Brushing off any efforts to understand the future of climate as "not credible,” Smith said the field can offer only "wild guesses,” derived from exaggerated data, personal agendas and questionable predictions.

Smith said the matter needs objectivity, but three out of the four scientists he invited to testify Wednesday deny that humans caused climate change.

Given the 97 percent global consensus of scientists who say climate change is real and manmade, Rep. Suzanne Bonamici quipped that the experts appeared uneven.

“For a truly balanced panel, we'd need 96 more Dr. Manns here today," she said.

Along with Michael Mann, director of the Earth System Science Center at Pennsylvania State University, the panel included Judith Curry, president of the Climate Forecast Applications Network; John Christy, director of the Earth System Science Center in Alabama; and Roger Pielke Jr., a professor of environmental studies at the University of Colorado. Curry, Christy and Pielke have each appeared before the committee no less than 20 times in the last decade. 

Wednesday’s hearing was advertised as a look into policy and scientific method, but the lawmakers did not get far beyond arguments over controversial and frequently debunked climate-science theories.

"Those who disagree with the mainstream are being brutalized into silence," said Rep. Dana Rohrabacher, R-Calif.

Rep. Daniel Webster, R-Fla., meanwhile argued that the last ice age is "proof" that humans aren't responsible for warming.

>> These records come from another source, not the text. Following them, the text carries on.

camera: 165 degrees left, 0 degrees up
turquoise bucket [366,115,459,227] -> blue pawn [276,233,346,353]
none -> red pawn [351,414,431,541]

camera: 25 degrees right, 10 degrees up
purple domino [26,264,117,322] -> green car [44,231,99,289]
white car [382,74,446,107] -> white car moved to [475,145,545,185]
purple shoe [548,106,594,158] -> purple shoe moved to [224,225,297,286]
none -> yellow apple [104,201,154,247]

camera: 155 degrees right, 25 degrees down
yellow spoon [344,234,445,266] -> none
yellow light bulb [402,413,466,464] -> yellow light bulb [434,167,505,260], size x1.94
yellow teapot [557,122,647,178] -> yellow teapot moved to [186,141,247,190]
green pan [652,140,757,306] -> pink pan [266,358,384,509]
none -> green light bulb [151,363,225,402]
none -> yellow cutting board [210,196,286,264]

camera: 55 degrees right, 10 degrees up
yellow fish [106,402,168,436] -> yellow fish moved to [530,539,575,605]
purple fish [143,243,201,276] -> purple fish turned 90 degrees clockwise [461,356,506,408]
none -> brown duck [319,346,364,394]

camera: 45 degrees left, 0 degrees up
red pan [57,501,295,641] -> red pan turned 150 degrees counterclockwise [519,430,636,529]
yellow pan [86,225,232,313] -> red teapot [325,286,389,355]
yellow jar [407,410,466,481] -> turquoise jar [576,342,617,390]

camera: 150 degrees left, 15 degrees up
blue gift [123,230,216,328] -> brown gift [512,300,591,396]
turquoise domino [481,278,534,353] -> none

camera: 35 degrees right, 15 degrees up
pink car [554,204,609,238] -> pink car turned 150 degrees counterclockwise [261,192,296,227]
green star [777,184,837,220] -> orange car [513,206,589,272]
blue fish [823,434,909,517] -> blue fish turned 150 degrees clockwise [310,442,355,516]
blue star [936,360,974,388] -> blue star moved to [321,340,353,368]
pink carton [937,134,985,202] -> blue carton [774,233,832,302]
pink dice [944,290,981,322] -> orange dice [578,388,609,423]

When Mann, the climate-change supporter, brought up an article from Science magazine, Chairman Smith chastised Mann for bringing up the journal, saying it is not known as an objective one.

"Well, it is 'Science' magazine," Mann responded.

Amid the partisan fighting, Pielke reminded the committee of at least one incontrovertible truth.

"Scientific uncertainty is not going to be eliminated on this topic before we have to act," Pielke said.